Touched a nerve again? this is all going horribly wrong.

Erik Jacobson wrote: View Post
Do whatever you feel you need to do. However, blanket statements based on your own personal experiences with Aikido won't get you a cup of tea and a biscut.
Sorry about the blanket statements but i stress over and over In My Opinion, and My Aikido doesnt work etc etc. I can only say those things so much, you get the point. its from my perspective. Yeah i know i wont get tea and biccies. It's not really nice saying im leaving the art. Almost like im trying to rile people. but this forum above any other forum ive been to has the most mature and honest people so i felt posting something like im leaving the art here would open up interesting debate. And to my suprise. people have actually agreed with me or shared the same feelings. I just imagine had more patience to stick it out. Or have not been in a job or situation to make them sit and think about their own safety.

As i said before, its like the religion thing, being honest about what you do and admitting there are flaws there you try to ignore or block your mind off from asking, can be a bad bad thing. Almost cult-like.

There is an instructor at my dojo who is fantastic and i really admire him. His aikido is fast, swift and i think would be effective in a fair few of the situations i describe. Ive never seen him attacked with anywhere near a real punch etc. But he looks good and his Aikido i think would stand up to brawlers. But he's been doing it for 17 years.

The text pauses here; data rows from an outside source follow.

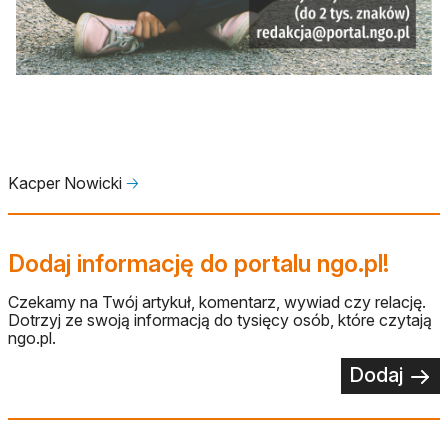
Kacper Nowicki
🡢
Dodaj informację do portalu ngo.pl!
Czekamy na Twój artykuł, komentarz, wywiad czy relację.
Dotrzyj ze swoją informacją do tysięcy osób, które czytają
ngo.pl.
Dodaj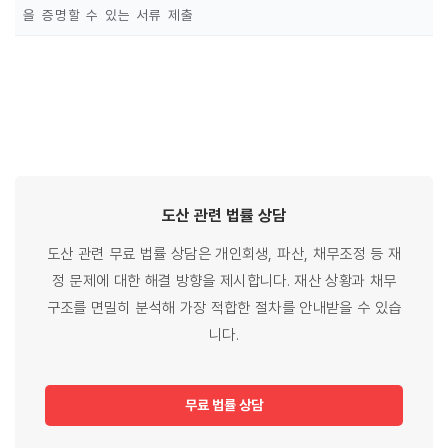
을 증명할 수 있는 서류 제출
도산 관련
법률
상담
도산 관련 무료 법률 상담은 개인회생, 파산, 채무조정 등 재
정 문제에 대한 해결 방향을 제시합니다. 재산 상황과 채무
구조를 면밀히 분석해 가장 적합한 절차를 안내받을 수 있습
니다.
무료 법률 상담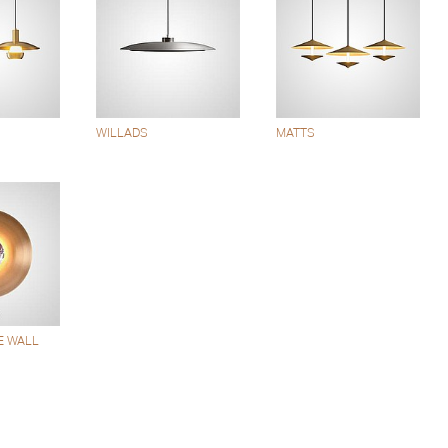
WILLADS
MATTS
E WALL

Thanks to those who responded with kind words and support anyway. Sometimes we just need to be honest almost as Kevin Leavitt put it and if its not working, find something that will. Life is too short to spend 5 - 10 years learning a self defence art, when you can learn it in 3-6 months, then improve on whats there. The more i look into this, the more Aikido and the whole thing has really dissapointed me in fact.

But please please no one take anything personally...of course we love our art i understand that. But it is only that...a martial art.